#### Work instructions
Your output should match the listing below word for word, without any images.

══════════

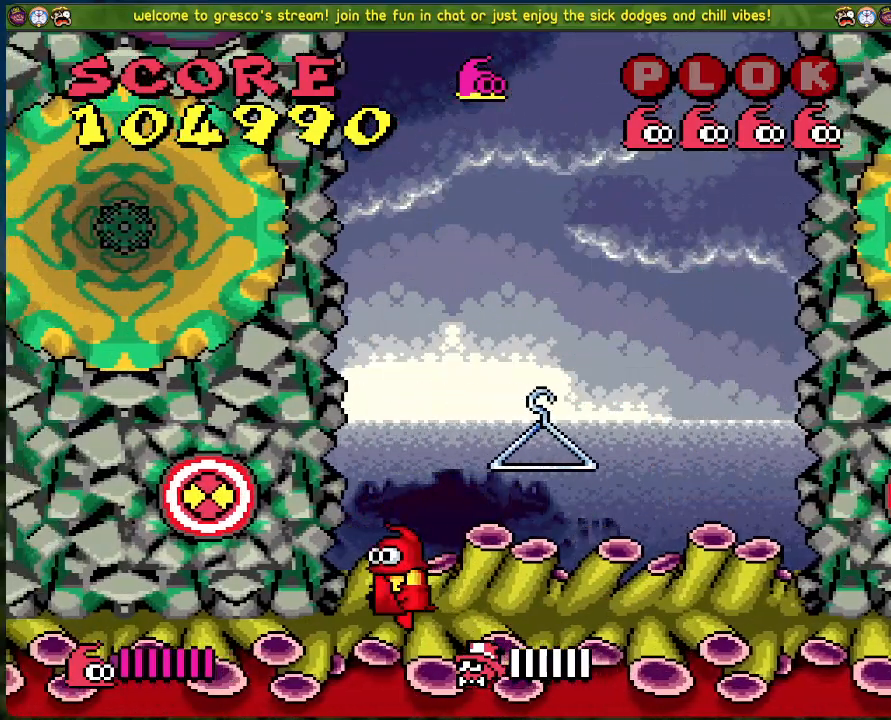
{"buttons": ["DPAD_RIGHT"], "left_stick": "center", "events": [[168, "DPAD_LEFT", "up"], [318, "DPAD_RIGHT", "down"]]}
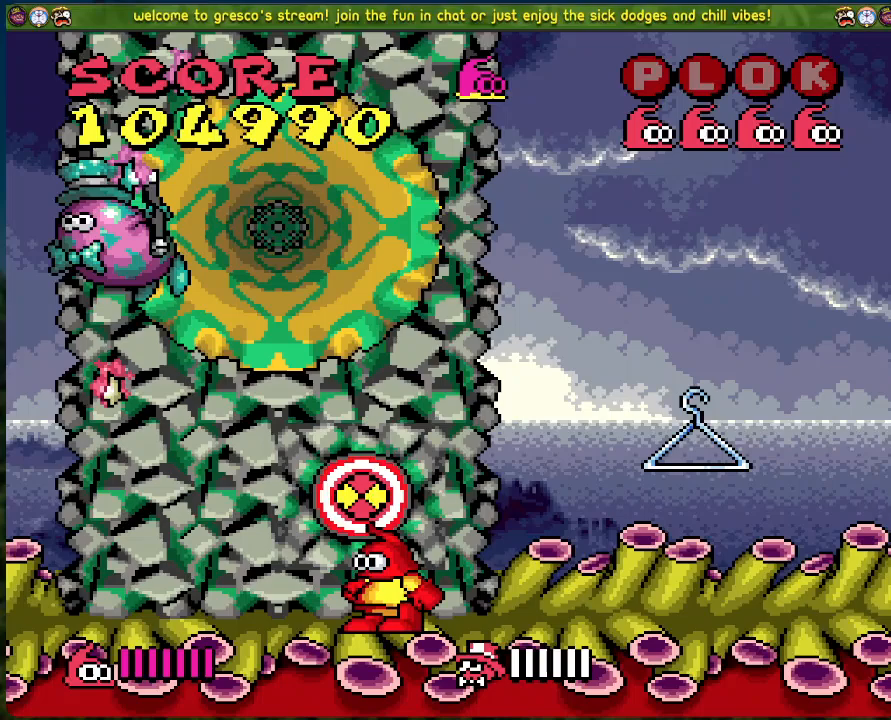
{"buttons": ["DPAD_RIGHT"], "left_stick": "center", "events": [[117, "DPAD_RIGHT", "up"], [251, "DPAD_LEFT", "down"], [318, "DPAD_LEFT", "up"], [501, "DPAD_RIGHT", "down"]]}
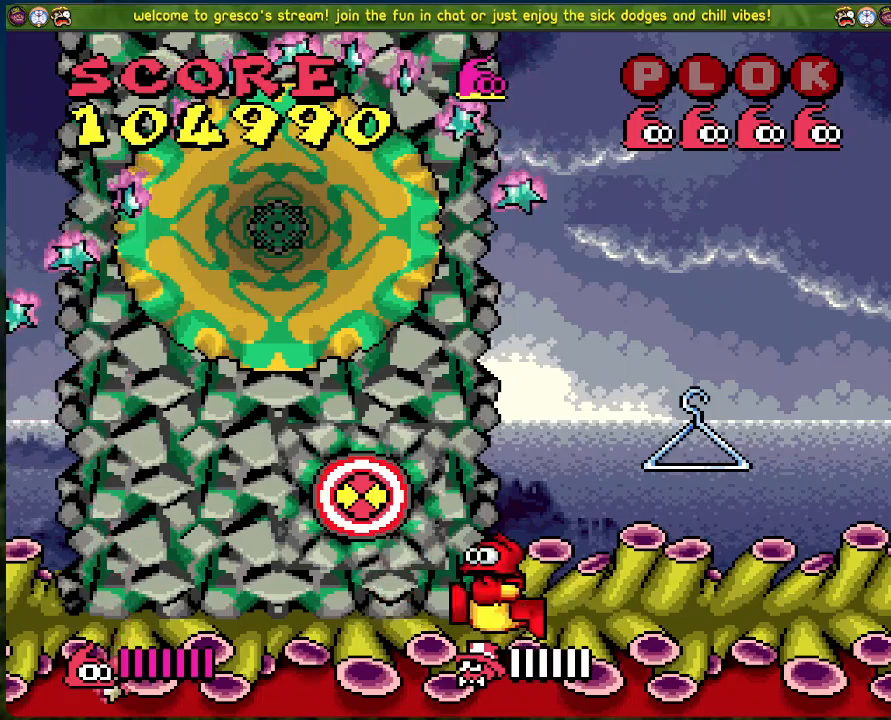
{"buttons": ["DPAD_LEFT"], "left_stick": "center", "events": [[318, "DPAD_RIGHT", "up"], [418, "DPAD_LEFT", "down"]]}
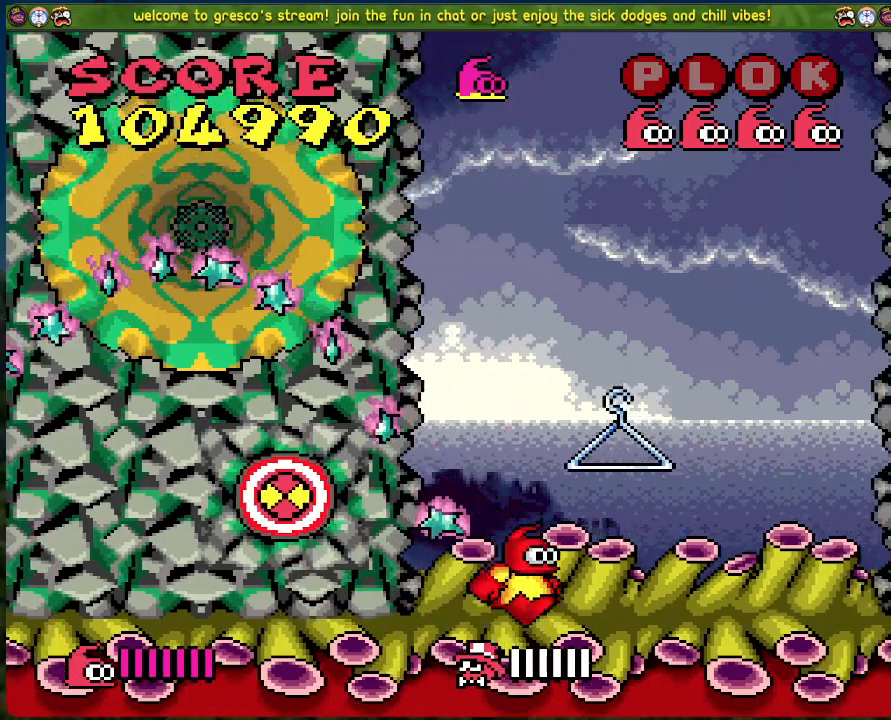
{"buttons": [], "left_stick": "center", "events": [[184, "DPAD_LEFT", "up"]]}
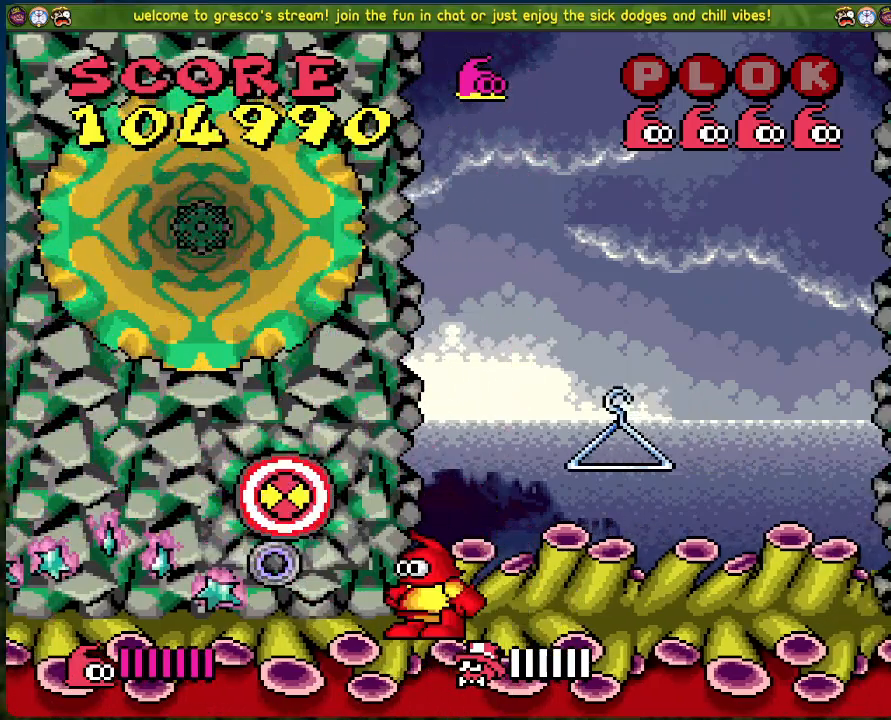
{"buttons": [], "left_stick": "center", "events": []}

══════════

#### Solution to the problem
{"buttons": ["DPAD_RIGHT"], "left_stick": "center", "events": [[168, "DPAD_LEFT", "up"], [318, "DPAD_RIGHT", "down"]]}
{"buttons": ["DPAD_RIGHT"], "left_stick": "center", "events": [[117, "DPAD_RIGHT", "up"], [251, "DPAD_LEFT", "down"], [318, "DPAD_LEFT", "up"], [501, "DPAD_RIGHT", "down"]]}
{"buttons": ["DPAD_LEFT"], "left_stick": "center", "events": [[318, "DPAD_RIGHT", "up"], [418, "DPAD_LEFT", "down"]]}
{"buttons": [], "left_stick": "center", "events": [[184, "DPAD_LEFT", "up"]]}
{"buttons": [], "left_stick": "center", "events": []}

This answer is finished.